Study: Govt looks into role of regulators in reducing carbon emissions

Reducing green house gas emissions is a hot button issue in households around the country and often sparks debates about the best way to maintain a high standard of living without hurting the environment.

And while there are a few eco-warriors among us who are willing to 'go without' in order to create a better tomorrow, it seems that most people are looking for energy smart solutions that support their lifestyle.

With this in mind, the federal government has released a new report on the role regulation plays in the day-to-day practices that influence the way we live and impact our choices can have on the world around us.

In this particular study - The Role of Regulation in Facilitating or Constraining Adaptation to Climate Change for Australian Infrastructure - climate change and energy efficiency are at the centre of a major research project.

The report examines how infrastructure is regulated in Australia by examining the social, economic and environmental benchmarks organisations responsible for providing the nation's electricity, transport and telecommunications needs are expected to meet and maintain.

It is also a way of looking at the different criteria public servants and business professionals use to assess new developments - which is important to long-term environmental policy.

The parliamentary secretary for Climate Change and Energy Efficiency Mark Drayfus said an analysis of the extent to which regulatory regimes support climate change action was important to the long term vitality of Australia's natural environments.

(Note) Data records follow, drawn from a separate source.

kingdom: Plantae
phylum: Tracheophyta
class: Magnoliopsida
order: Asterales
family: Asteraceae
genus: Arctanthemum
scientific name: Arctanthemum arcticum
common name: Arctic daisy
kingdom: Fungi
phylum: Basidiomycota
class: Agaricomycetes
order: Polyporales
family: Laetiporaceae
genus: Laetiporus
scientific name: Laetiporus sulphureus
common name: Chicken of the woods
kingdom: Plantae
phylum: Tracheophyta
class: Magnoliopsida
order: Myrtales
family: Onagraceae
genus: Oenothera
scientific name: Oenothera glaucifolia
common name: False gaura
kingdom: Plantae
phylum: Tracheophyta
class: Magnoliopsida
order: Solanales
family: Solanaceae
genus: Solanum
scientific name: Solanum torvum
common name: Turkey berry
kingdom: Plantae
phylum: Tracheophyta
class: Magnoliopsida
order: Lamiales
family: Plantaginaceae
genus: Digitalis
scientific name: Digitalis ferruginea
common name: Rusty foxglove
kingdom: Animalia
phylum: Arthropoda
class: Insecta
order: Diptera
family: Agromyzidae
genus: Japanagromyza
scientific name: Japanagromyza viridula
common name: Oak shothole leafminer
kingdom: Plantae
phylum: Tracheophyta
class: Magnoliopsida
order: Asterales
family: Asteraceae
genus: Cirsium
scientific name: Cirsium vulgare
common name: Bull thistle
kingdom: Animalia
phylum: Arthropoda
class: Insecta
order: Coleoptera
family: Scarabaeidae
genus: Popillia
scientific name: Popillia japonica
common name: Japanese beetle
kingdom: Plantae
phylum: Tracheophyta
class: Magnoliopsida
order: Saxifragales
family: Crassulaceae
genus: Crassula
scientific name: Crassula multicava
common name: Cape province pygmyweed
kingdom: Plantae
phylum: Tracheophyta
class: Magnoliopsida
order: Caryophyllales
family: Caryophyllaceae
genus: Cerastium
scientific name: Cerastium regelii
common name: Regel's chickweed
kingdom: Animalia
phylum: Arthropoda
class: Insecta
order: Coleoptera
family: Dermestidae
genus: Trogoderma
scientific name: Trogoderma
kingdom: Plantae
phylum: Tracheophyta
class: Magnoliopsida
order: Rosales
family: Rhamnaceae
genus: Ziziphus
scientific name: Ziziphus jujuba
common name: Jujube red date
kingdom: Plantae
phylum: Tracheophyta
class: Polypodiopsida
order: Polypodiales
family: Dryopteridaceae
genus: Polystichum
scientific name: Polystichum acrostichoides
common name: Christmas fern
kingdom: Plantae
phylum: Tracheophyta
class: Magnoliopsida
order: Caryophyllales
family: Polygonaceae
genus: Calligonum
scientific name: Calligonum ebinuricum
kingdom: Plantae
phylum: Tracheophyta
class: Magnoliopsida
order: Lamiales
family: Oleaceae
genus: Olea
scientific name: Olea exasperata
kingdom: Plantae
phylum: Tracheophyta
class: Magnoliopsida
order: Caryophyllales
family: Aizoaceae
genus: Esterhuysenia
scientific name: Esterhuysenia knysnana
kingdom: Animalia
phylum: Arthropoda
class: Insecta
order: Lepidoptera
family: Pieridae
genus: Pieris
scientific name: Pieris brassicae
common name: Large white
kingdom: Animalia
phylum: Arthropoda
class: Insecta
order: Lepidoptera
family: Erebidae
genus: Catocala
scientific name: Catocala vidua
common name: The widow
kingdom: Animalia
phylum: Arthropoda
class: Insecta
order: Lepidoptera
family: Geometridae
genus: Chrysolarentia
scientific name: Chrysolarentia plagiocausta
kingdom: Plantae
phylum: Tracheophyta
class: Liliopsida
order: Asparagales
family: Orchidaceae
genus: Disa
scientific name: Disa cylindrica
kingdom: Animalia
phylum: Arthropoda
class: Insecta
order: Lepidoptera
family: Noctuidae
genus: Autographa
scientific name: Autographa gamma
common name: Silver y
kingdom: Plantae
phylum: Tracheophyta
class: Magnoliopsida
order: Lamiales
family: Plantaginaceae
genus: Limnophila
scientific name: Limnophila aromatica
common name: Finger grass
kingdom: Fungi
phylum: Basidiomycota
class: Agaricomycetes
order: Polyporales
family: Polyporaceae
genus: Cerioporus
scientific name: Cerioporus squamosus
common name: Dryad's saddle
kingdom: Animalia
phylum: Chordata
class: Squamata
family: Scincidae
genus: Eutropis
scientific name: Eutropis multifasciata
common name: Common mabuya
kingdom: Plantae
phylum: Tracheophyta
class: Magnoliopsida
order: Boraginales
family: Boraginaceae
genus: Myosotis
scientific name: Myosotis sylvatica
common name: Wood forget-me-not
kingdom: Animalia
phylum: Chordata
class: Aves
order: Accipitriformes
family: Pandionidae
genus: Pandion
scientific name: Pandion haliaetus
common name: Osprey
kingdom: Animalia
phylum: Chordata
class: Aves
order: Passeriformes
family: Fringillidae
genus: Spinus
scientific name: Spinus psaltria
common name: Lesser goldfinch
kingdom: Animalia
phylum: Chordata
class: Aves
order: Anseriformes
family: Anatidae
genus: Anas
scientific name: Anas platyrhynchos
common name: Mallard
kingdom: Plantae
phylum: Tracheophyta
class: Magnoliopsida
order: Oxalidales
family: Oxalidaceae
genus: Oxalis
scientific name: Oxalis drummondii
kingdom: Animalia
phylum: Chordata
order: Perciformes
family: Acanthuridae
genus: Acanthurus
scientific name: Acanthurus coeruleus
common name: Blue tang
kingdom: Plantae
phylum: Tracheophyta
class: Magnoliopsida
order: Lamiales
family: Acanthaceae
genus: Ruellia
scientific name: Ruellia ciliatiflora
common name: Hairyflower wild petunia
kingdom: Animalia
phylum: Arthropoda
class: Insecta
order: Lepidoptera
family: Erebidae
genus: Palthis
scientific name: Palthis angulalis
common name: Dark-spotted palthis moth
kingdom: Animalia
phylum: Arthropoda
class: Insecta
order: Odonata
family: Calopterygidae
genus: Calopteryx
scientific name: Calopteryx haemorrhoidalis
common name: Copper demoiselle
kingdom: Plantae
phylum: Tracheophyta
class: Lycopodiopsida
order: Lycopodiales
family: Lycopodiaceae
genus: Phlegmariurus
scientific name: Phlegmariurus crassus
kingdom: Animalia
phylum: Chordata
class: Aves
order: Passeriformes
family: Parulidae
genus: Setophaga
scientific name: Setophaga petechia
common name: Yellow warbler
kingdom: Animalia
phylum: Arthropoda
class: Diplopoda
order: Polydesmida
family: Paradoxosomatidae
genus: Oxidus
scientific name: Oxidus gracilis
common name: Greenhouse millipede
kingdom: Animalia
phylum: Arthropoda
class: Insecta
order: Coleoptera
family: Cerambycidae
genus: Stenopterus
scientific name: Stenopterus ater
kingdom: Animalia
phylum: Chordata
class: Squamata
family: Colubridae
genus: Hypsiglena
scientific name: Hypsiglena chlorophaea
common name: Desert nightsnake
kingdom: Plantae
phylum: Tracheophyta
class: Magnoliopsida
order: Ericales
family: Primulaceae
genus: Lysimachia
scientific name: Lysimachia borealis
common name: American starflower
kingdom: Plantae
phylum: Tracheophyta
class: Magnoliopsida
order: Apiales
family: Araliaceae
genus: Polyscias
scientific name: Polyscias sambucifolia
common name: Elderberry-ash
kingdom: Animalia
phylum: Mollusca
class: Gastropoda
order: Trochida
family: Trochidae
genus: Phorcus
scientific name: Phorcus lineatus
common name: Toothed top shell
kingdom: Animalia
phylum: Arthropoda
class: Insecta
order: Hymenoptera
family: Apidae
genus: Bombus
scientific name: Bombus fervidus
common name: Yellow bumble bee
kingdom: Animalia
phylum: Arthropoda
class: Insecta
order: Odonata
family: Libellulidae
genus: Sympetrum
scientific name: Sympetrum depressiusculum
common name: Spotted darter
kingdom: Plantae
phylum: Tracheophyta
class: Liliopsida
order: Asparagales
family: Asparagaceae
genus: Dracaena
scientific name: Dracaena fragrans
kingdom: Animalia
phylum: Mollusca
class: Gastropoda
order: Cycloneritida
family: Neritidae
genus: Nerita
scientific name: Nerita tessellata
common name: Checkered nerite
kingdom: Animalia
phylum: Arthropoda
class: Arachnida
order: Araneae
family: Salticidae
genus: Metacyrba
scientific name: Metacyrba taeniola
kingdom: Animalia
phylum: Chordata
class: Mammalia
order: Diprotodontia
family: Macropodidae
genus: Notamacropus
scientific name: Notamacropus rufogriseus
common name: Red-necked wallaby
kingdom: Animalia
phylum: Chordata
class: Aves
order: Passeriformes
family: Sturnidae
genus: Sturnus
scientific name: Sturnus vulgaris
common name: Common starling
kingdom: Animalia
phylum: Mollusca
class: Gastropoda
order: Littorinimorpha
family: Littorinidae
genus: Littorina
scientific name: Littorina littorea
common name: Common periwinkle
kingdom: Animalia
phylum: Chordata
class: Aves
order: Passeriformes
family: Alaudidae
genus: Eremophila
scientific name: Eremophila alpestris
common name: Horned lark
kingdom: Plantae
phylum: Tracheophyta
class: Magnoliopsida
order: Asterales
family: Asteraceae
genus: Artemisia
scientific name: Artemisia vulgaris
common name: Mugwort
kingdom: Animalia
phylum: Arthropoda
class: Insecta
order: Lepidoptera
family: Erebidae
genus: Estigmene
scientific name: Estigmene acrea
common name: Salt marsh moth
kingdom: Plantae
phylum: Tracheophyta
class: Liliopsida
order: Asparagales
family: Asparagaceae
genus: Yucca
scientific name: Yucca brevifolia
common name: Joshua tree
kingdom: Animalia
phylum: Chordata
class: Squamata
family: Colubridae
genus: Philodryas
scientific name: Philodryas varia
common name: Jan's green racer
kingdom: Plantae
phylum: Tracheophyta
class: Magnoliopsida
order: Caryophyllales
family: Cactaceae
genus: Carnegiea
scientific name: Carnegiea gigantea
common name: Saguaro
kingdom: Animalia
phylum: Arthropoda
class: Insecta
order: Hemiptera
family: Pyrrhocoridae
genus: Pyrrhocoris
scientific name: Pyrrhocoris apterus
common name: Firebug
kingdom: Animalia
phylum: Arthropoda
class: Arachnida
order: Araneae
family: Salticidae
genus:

"It is important that regulations in Australia allow companies to adapt effectively to climate change," Mr Dreyfus asserted.

His comments were supported by the acting minister for Climate Change, Chris Evans, who said: "Most of the regulations for Australian infrastructure were designed without climate change in mind."

A number of organisations seem to have avoided acting on climate change due to the costs associated with 'green' infrastructure.

But in order to drive down the cost major companies are being encouraged to lead the way and adopt eco-friendly initiatives, which would help spread any potential financial strain among big and small retailers, as well as individual households.

Electricity prices are expected to increase along with the introduction of the carbon tax on July 1, making it vital for energy providers to have their own environmental targets in place in order to avoid budget blowouts.

It is also better for consumers if companies adapt quickly to the new energy and resource framework, so that they are not burdened with significant price hikes.